◆ What to produce: Within the lines below, the span from the line with "tarafında gide" to the line with "ваттный усилитель мощности", both ends included, is to be reproduced exactly, with pictures omitted.
(Records for the exercise)
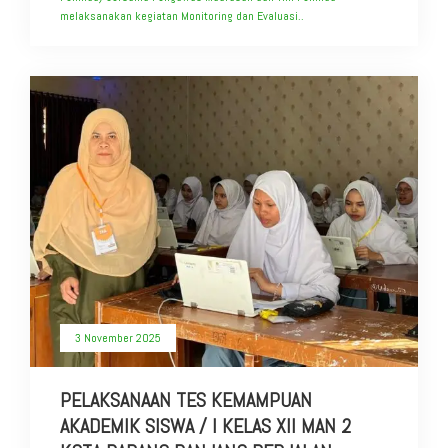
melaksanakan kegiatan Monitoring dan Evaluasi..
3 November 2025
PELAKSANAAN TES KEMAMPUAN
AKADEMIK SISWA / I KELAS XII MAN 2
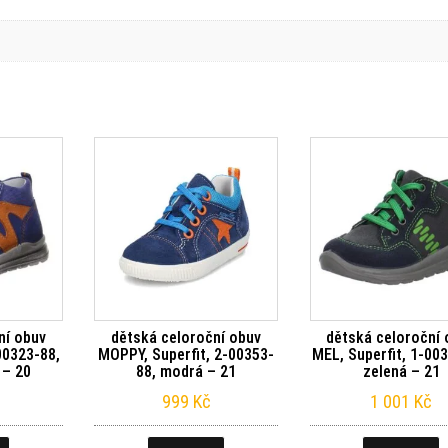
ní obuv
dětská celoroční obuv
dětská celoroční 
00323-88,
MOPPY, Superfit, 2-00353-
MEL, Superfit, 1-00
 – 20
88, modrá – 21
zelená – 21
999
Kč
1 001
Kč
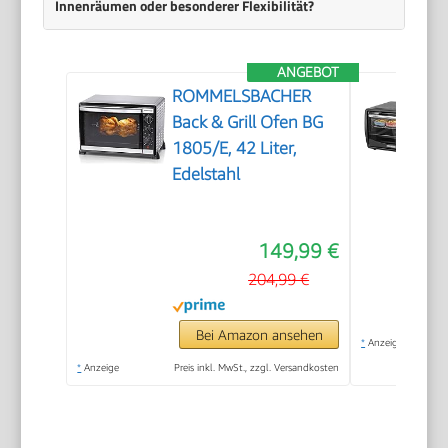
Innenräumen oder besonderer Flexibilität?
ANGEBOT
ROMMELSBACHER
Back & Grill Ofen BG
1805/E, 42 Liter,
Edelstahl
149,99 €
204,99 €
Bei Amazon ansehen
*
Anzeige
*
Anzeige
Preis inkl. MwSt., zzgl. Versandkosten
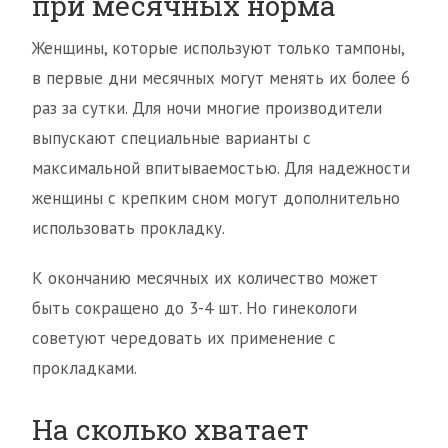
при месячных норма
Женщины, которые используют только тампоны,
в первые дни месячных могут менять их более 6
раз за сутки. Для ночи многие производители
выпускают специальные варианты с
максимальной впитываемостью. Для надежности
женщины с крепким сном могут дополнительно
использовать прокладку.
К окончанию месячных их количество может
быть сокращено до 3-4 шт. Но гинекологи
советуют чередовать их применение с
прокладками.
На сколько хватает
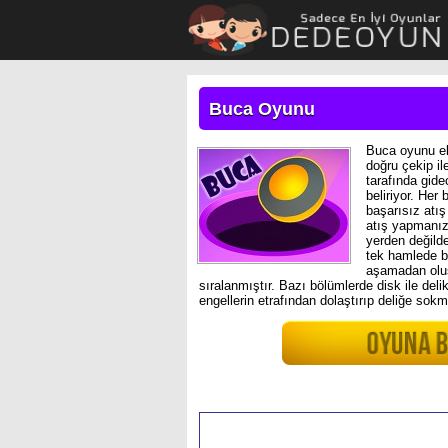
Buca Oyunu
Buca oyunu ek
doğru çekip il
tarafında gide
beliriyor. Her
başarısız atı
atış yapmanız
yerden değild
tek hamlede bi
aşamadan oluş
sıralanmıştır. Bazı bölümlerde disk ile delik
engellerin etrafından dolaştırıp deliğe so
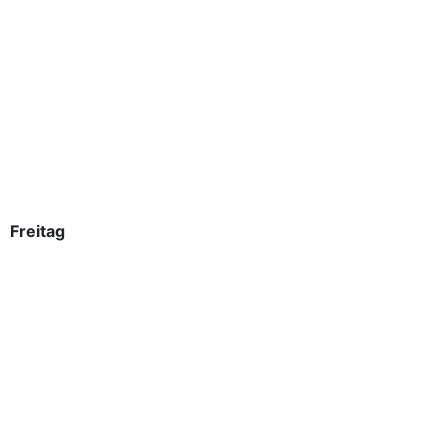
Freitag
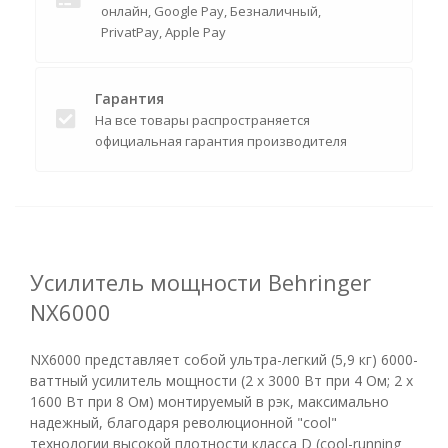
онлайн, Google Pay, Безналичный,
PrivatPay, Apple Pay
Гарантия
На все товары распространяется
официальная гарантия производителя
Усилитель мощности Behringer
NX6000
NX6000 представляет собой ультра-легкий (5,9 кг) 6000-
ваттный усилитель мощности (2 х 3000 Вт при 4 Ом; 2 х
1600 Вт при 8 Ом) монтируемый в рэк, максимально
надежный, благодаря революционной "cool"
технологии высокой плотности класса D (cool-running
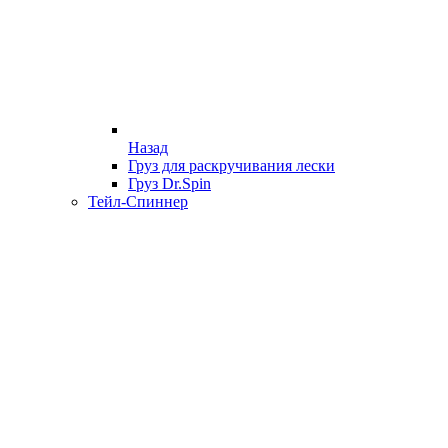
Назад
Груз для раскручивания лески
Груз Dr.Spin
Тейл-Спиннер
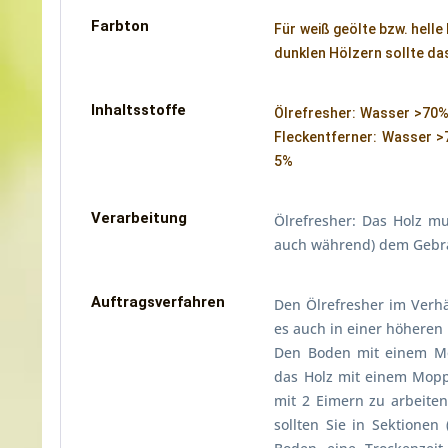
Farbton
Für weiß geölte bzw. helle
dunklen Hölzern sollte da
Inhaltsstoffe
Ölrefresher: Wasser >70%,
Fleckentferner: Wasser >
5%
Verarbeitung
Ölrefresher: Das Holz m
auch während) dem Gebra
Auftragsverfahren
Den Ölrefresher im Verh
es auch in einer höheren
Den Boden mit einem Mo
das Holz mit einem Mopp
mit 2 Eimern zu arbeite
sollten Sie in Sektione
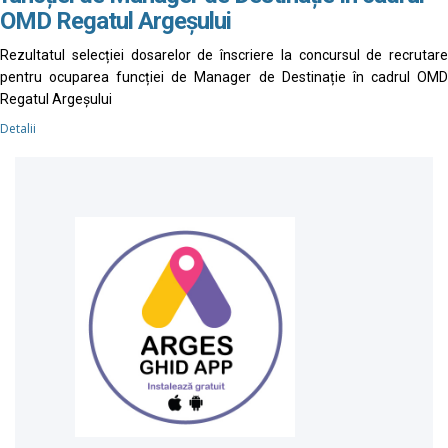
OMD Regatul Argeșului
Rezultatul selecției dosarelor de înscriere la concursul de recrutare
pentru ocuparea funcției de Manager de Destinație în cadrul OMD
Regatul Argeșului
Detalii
(End Records for the exercise)
◆ Response to the task:
tarafında gide
beliriyor. Her
başarısız atı
atış yapmanız
yerden değild
tek hamlede bi
aşamadan oluş
sıralanmıştır. Bazı bölümlerde disk ile delik
engellerin etrafından dolaştırıp deliğe so
Freitag
онлайн, Google Pay, Безналичный,
PrivatPay, Apple Pay
Гарантия
На все товары распространяется
официальная гарантия производителя
Усилитель мощности Behringer
NX6000
NX6000 представляет собой ультра-легкий (5,9 кг) 6000-
ваттный усилитель мощности (2 х 3000 Вт при 4 Ом; 2 х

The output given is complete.